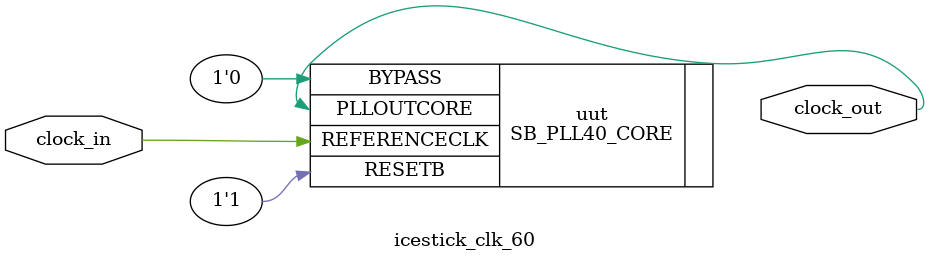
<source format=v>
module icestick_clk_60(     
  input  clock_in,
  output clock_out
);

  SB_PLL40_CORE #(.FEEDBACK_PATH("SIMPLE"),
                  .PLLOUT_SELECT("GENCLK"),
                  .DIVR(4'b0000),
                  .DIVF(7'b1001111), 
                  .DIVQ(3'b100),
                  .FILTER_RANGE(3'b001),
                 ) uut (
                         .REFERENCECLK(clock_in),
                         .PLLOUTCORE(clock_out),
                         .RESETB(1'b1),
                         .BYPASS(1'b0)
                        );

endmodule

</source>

━━━━━━━━

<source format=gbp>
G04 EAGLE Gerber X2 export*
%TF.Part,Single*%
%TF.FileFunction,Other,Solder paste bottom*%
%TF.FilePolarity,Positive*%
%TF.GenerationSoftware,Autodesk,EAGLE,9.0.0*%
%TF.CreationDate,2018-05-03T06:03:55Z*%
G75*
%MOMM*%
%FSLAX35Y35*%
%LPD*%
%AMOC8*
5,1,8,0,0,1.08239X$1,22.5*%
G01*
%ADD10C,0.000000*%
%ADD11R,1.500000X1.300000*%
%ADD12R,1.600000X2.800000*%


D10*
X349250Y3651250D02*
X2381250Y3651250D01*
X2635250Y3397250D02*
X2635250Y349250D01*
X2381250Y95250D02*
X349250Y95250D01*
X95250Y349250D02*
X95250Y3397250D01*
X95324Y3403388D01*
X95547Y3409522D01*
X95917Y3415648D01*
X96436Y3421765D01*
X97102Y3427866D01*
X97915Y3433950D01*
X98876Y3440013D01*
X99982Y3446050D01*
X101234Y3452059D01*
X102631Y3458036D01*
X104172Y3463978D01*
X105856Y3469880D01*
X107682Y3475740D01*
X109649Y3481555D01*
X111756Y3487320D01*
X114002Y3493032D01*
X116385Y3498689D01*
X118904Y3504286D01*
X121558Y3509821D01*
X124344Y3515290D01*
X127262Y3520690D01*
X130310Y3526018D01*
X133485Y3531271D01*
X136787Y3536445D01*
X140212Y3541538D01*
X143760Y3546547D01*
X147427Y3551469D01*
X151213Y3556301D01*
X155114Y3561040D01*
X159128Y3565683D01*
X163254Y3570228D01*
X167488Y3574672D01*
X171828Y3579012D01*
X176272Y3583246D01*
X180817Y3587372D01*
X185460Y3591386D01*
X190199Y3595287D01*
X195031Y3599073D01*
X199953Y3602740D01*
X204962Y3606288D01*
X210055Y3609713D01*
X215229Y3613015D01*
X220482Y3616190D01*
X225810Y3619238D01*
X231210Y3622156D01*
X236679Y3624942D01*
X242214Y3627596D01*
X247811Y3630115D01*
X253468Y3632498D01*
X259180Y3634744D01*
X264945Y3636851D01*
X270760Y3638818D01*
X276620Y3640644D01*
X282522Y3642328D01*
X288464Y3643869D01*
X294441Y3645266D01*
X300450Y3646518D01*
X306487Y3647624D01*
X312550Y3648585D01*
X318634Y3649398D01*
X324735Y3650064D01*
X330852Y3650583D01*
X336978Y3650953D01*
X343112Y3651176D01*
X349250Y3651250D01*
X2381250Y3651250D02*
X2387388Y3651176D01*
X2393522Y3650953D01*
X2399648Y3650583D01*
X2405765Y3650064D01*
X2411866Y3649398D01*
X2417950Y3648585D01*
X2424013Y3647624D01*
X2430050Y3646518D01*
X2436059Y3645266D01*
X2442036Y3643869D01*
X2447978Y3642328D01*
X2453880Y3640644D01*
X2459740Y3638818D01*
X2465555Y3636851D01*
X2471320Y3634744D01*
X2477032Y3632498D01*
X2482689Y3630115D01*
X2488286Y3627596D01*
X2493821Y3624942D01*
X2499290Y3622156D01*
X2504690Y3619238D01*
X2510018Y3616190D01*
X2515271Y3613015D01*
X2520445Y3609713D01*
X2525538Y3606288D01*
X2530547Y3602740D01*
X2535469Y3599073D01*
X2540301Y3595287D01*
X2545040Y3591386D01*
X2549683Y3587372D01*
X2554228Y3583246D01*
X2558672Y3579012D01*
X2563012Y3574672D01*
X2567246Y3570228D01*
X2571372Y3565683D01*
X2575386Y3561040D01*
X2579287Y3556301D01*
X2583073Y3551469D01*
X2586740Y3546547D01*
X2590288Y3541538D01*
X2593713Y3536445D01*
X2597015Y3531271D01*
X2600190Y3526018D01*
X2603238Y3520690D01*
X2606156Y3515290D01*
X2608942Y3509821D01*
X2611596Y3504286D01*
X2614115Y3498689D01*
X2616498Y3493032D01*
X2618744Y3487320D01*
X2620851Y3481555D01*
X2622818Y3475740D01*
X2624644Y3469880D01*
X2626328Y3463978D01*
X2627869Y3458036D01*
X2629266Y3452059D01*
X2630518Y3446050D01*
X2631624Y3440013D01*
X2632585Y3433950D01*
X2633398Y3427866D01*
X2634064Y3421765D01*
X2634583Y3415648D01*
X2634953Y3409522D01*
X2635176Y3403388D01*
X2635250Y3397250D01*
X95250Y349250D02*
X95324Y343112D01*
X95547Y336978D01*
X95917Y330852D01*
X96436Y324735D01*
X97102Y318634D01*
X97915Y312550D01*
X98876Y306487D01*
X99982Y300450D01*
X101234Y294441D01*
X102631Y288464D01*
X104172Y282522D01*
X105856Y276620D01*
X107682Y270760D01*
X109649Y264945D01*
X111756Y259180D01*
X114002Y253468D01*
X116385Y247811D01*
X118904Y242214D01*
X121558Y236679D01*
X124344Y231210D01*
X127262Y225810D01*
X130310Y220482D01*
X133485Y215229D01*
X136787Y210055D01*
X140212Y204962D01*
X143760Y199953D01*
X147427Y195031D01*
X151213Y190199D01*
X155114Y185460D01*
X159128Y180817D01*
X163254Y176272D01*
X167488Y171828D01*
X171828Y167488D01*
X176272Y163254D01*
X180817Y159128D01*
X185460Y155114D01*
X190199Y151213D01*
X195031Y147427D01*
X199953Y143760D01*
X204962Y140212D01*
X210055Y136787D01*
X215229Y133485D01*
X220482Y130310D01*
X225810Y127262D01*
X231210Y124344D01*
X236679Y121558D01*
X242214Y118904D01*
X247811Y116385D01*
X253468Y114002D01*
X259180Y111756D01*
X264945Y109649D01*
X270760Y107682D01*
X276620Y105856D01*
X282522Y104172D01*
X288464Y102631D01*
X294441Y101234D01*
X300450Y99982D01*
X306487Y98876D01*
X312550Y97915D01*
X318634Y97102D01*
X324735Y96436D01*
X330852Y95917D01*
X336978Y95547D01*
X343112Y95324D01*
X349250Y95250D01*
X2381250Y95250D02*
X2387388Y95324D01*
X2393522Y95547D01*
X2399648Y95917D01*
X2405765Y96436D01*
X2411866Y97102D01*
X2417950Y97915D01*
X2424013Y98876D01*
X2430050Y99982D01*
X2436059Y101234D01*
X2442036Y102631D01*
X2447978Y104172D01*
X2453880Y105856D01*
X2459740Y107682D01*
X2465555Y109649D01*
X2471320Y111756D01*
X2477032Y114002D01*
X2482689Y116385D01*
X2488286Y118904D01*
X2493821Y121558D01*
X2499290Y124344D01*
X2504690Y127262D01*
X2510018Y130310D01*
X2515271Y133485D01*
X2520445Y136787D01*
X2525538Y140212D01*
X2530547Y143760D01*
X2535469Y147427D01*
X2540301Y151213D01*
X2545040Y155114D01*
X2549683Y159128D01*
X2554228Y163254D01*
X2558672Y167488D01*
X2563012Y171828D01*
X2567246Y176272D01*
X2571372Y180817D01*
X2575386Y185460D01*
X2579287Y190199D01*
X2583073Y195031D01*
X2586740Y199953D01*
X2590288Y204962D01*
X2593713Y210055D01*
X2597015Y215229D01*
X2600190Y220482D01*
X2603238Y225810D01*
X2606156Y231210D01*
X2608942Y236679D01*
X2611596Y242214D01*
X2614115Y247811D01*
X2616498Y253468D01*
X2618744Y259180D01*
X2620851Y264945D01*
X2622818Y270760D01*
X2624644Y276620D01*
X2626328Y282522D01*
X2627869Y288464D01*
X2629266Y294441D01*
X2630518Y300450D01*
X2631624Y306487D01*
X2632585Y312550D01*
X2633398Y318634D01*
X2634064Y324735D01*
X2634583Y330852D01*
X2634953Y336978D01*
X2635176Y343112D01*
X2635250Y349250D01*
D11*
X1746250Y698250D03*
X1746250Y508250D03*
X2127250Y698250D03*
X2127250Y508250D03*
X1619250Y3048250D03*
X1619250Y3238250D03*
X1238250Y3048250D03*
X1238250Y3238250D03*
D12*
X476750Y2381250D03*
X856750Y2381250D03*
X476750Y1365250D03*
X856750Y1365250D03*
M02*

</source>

━━━━━━━━

**EXERCISE GOAL**
Whenever a line of the data holds the string "EAGLE", pick that line out.

**SOLUTION**
G04 EAGLE Gerber X2 export*
%TF.GenerationSoftware,Autodesk,EAGLE,9.0.0*%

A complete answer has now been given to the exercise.